AB’NİN SINIRLARINDA İNSANLIK BATIYOR BM BİR KEZ DAHA SINIFTA KALIYOR

1951 tarihli Mülteci Sözleşmesi,

Çok uluslu bir Birleşmiş Milletler sözleşmesidir.

Hani o Kıbrısta sözde arabulucu olan , her 6 ayda bir adada kalış süresi uzatılan

ve barışı sağladığını söyleyen Birleşmiş Milletlerin. Hoş Türk ordusunun

caydırıcılığı olmasa Adada barış marış fasa fiso ama onlar Dünya Kamuoyuna

öyle yutturuyorlar.
 

Bu sözleşme İnsanların zulüm ve işkenceden dolayı sığınma talebini koruma

altına alan İnsan Hakları Evrensel Beyannamesi'nin 14.Maddesine dayanır.

Sığınma hakkı almış şahısların haklarını ve sığınma hakkı veren ülkelerin

Sorumluluklarını Tanımlar.

Irk, dil, din, milliyet, belli bir toplumsal gruba mensubiyet veya siyasal düşünce

baskı ve zulüm altında bulunma ölçütü yanında, “insani” nedenlerle size sığınan

insanları kabul etmeniz ve insani şartlarda yaşatmanız gerekir diyor.

“Hiç bir taraf devlet, bir mülteciyi, ırkı, dini, tabiiyeti, belli bir sosyal gruba

Mensubiyeti veya siyasi fikirleri dolayısıyla hayatı ya da özgürlüğü tehdit altında

olacak ülkeleri sınırlarına, her ne şekilde olursa olsun geri göndermeyecek veya

iade (“refouler”) etmeyecektir. “diyede ekliyor.

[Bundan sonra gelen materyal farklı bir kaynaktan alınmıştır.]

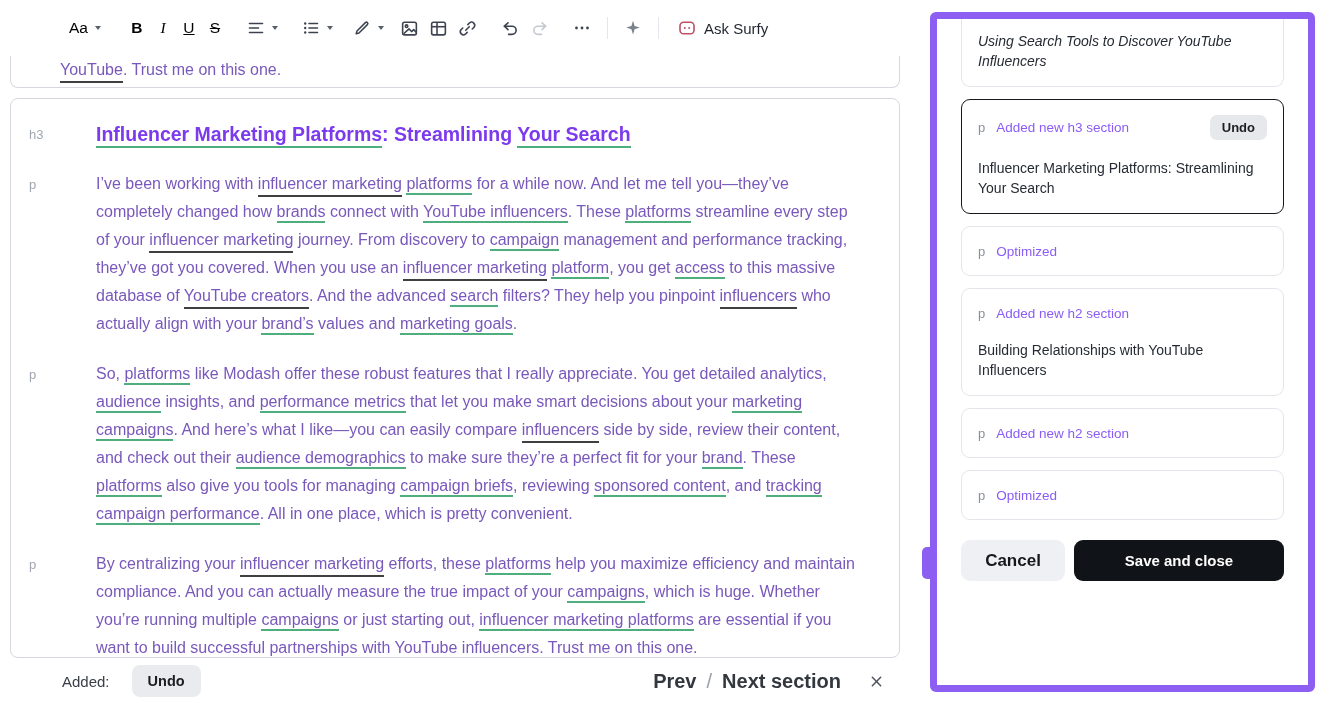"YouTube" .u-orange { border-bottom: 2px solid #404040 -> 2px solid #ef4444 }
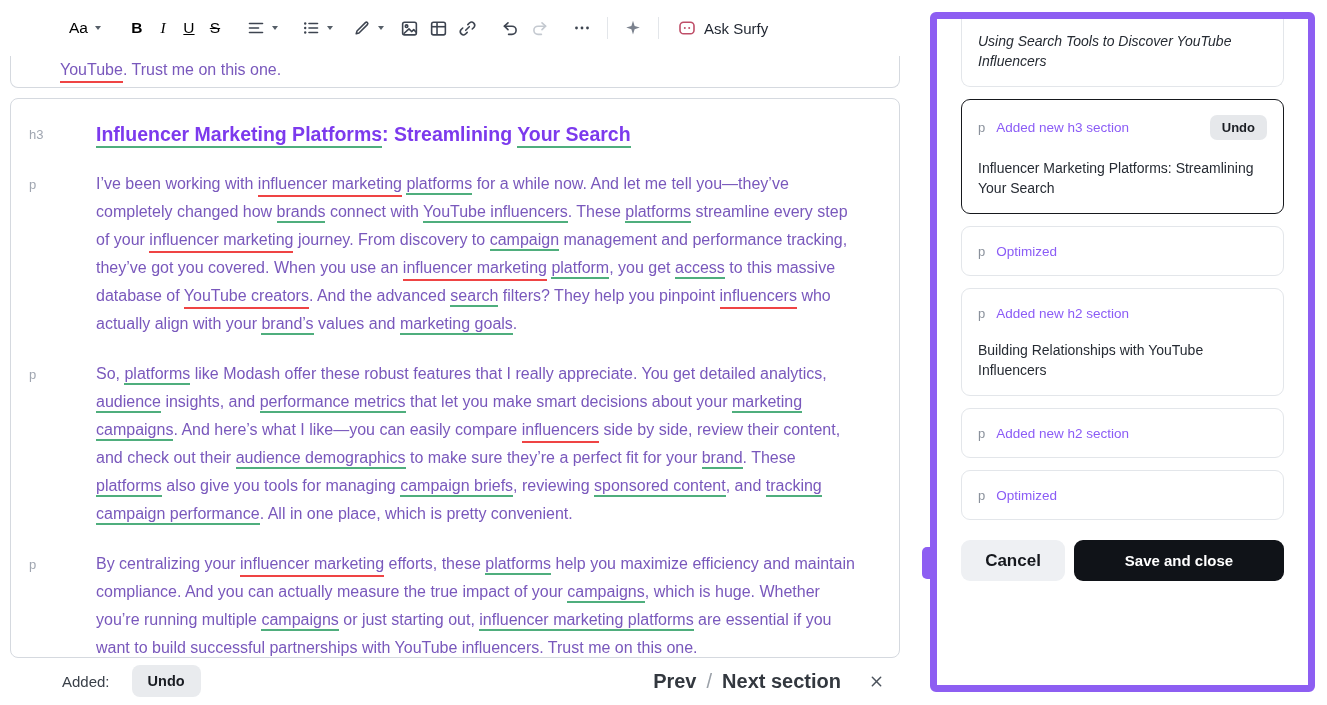"Cancel" .btn-cancel { font-size: 17px -> 11px }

148 ülke bu sözleşmeyi imzalamış.

Ve dünya üzerindeki bu durumlardan dolayı her gün 37 bin kişi evini terk

Etmek zorunda kalıyor. Bu rakamın yarısını ise çocuklar oluşturuyor. Güvenli

Bölgelere kaçmak isterken eğitimsiz bir geleceğe de adım atan çocuklar

Hani o televizonlarda gördüğümüz ülkesindeki savaştan kaçmak için açık

denizde 20 kişilik bir botun içerisinde 100 kişinin doluştuğu ,kıyıya küçücük

yavruların cansız bedenlerinin vurduğu durum…

BM'nin Küresel Eğilimler Raporu'nda, zorla yerinden edilen milyonlarca insanın

ağır yükünü insan hakları demokrasi konusunda mangalda kül bırakmayan Batılı

zengin ülkeler yerine düşük ve orta gelirli gelişmekte olan ülkelerin çekiyormuş.

Yüksek gelirli ülkeler bin kişi başına ortalama 2,7, orta ve düşük gelirli ülkeler ise

5,8 mülteci barındırıyor.

En yoksul ülkeler, dünyadaki tüm mültecilerin üçte birine ev sahipliği yapıyor.

Dünyanın en büyük ekonomisine sahip Almanyada 670 bin ,ABD de 280

bin,Çinde 317 bin,İngilterede 119 bin ,Fransada 304 bin mülteci bulunuyor.

Türkiye Mülteciler Sözleşmesi'ni sadece Avrupa'dan gelen mülteciler için

tanıyor.

Yani Suriye, Irak, Afganistan, Eritre gibi diğer ülkelerden gelenler için geçerli

değil. Buna rağmen 5 milyon 679 bin mülteciye ev sahipliği yapıyor.

Çadir kurup iş aş veriyor.

Peki Yunanistan ne yapıyor. Sınırlarına dayanan hayatı , özgürlüğü tehdit altında olan

mültecilere sis bombası ses bombası atıyor. Plastik mermi kullanıyor.Yaralıyor .

Suriyeli göçmen Ahmed Abu Emad boğazından vurularak öldürülüyor.

Denizde mülteci botunu batırmak için sahil güvenlik botu denizde dalga

yaratıyor. 9 aylık bir bebek sıvı kaybından hayatını kaybediyor

ve

Yunan Başbakanı Miçotakis "Yunanistan sınırları Avrupa'nın dış sınırıdır.

Onları koruyacağız diyor.AB liderlerinden ses çıkmıyor.

AB’nin sinirlarinda insanlik batiyor”.

BM’mi? O bir kez daha sınıfta kalıyor.